— Худой разговоры по ветру пускай. Моя не знает, кто говори, японса на Амур придет.
— Нет, — успокоил Мартьянов, — ноги коротки.
— Японса не пускай на Амур…
— Не пустим.
Ничах удовлетворенно кивнул головой. Потом, спеша, заговорил о том, что был Ничах беден, как зима теплом, а белка орехом, а сейчас у него все есть. Семенча сам увидит.
Мартьянов, не перебивая, слушал его. Незаметно они дошли до фанзы Ничаха.
Их встретила Минги. Она успела расстелить на полу камышовые циновки, расшевелить в очаге огонь.
— Дочка? — спросил Мартьянов, взглянув на Минги, одетую в светлый халат:
— Дочка! — с гордостью ответил гиляк.
— Большая выросла… Я тебя на руках держал, — здороваясь с девушкой, сказал Мартьянов. — Комсомолка?
Минги отрицательно покачала головой и застенчиво, но уверенно ответила:
— Буду.
Мартьянов по-отцовски потрепал ее по плечу и стал раздеваться.
Потом они сели на циновки и заговорили о жизни. Ничах, протягивая гостю фарфоровую чашку, низко склонил голову:
— Пей, Семенча, наша встреча хороший!
И Мартьянов брал чашку и пил с Ничахом за старую и новую дружбу.
— Чепчи давай! — просил у дочери Ничах.
Минги подавала в медном тазике лепешки, на блюдцах сало сохатого, копченую рыбью мякоть без костей. Мартьянов оглядывал фанзу. Все было просто здесь, близко ему, но от него не ускользнуло то новое, что входило в фанзу и боролось со старым. На стенах были наклеены аккуратно вырезанные из журналов картинки. Среди них выделялся большой портрет Ленина в обрамлении ярких птичьих перьев. Возле него — полочка с книгами, на табуретке — патефон. В углу фанзы, на кане, стоял деревянный божок, почерневший от времени. Это было уродливое изображение человека, коротконогое, с раздутым животом, с опущенными руками, в остроконечной шляпе, с глазами и ноздрями, выжженными раскаленной проволокой. Около него — божки поменьше, с обрубленными куцыми туловищами — остатки старой жизни, которые хранил Ничах.
— Веришь еще? — показывая на божков осторожно поинтересовался Мартьянов.
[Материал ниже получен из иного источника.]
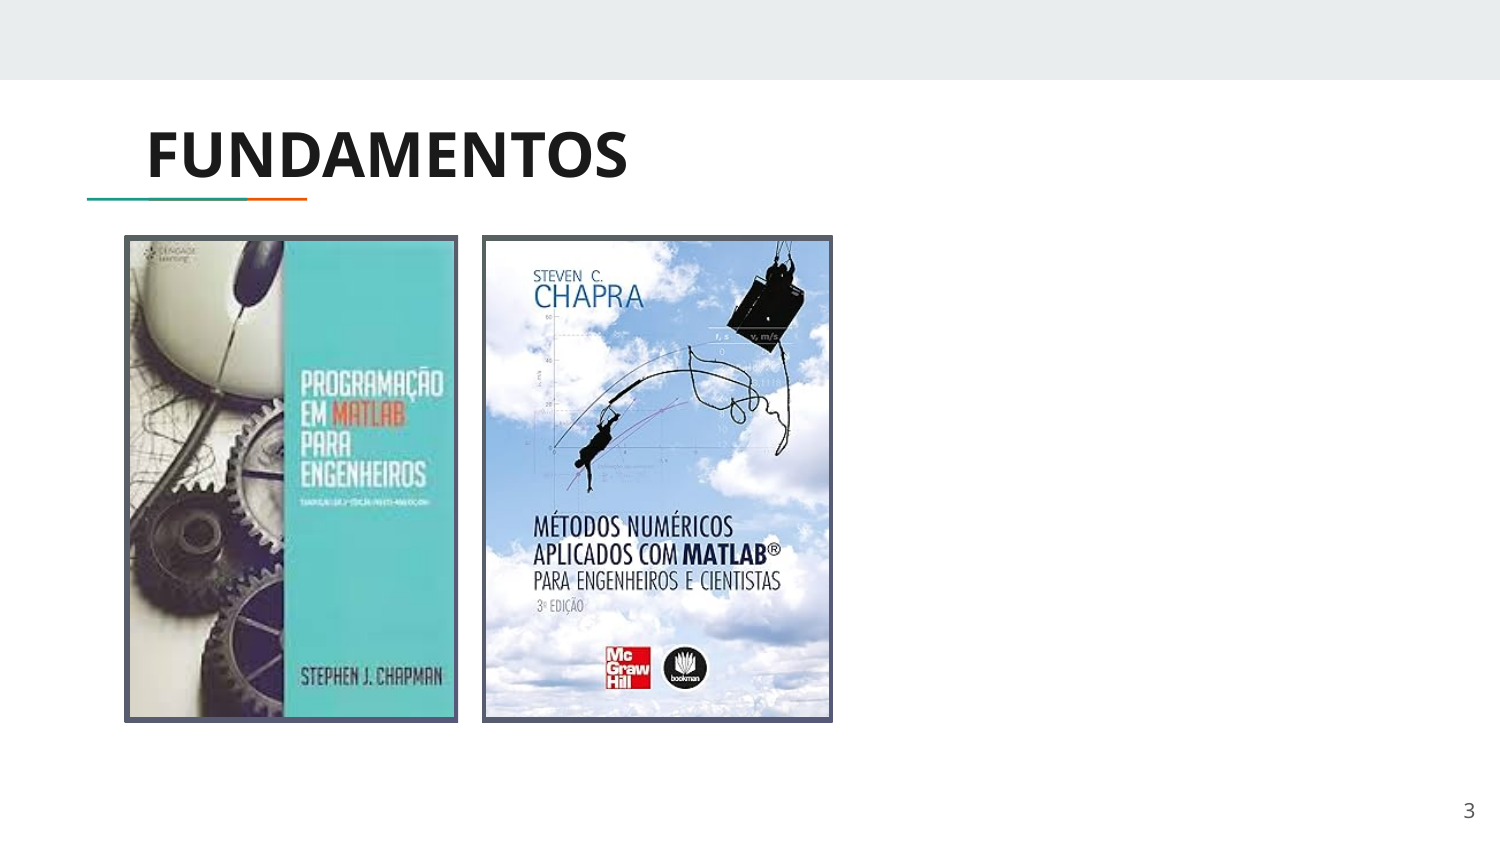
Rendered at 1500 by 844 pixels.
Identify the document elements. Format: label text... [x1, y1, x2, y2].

picture [129, 241, 454, 717]
slide_number ‹#› [1400, 779, 1491, 844]
text_box [482, 235, 833, 245]
title FUNDAMENTOS [130, 100, 1392, 189]
text_box [124, 235, 459, 723]
picture [485, 241, 829, 717]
Ничах отрицательно покачал кудлатой головой.
— Зачем же они?
— Моя говорит с ними о жизни, — сощурил глаза Ничах.
Минги добавила:
— Боги отца слушают мой патефон, — и рассмеялась, обнажив белые зубы.
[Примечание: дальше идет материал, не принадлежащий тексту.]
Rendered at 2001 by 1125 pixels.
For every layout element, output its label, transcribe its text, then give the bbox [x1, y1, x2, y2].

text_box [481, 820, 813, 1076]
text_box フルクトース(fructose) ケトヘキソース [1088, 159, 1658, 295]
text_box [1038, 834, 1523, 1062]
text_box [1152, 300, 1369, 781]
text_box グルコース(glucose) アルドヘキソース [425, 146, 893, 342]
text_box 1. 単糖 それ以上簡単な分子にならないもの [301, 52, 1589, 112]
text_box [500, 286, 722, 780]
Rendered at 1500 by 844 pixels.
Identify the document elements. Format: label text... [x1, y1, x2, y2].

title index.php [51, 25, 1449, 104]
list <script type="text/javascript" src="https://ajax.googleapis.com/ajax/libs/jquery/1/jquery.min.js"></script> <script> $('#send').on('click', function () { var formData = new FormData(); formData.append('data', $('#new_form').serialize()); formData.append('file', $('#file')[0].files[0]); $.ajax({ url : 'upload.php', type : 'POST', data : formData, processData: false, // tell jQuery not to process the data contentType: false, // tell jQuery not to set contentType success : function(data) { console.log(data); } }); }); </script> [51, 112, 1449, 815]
Ничах ничего не ответил на дерзкую выходку дочери. Он выпил вторую чашку водки.
— Чибисгу!
Минги подала отцу старый музыкальный инструмент, почти такой же черный и замусленный, как божки. Ничах стал играть. Чибисга жужжала по-комариному — однообразно и монотонно. Ничах запел:
— Ой-де! О-лай!
Это была песня о дружбе. И Мартьянов, не зная содержания ее, понимал, о чем может петь старый друг.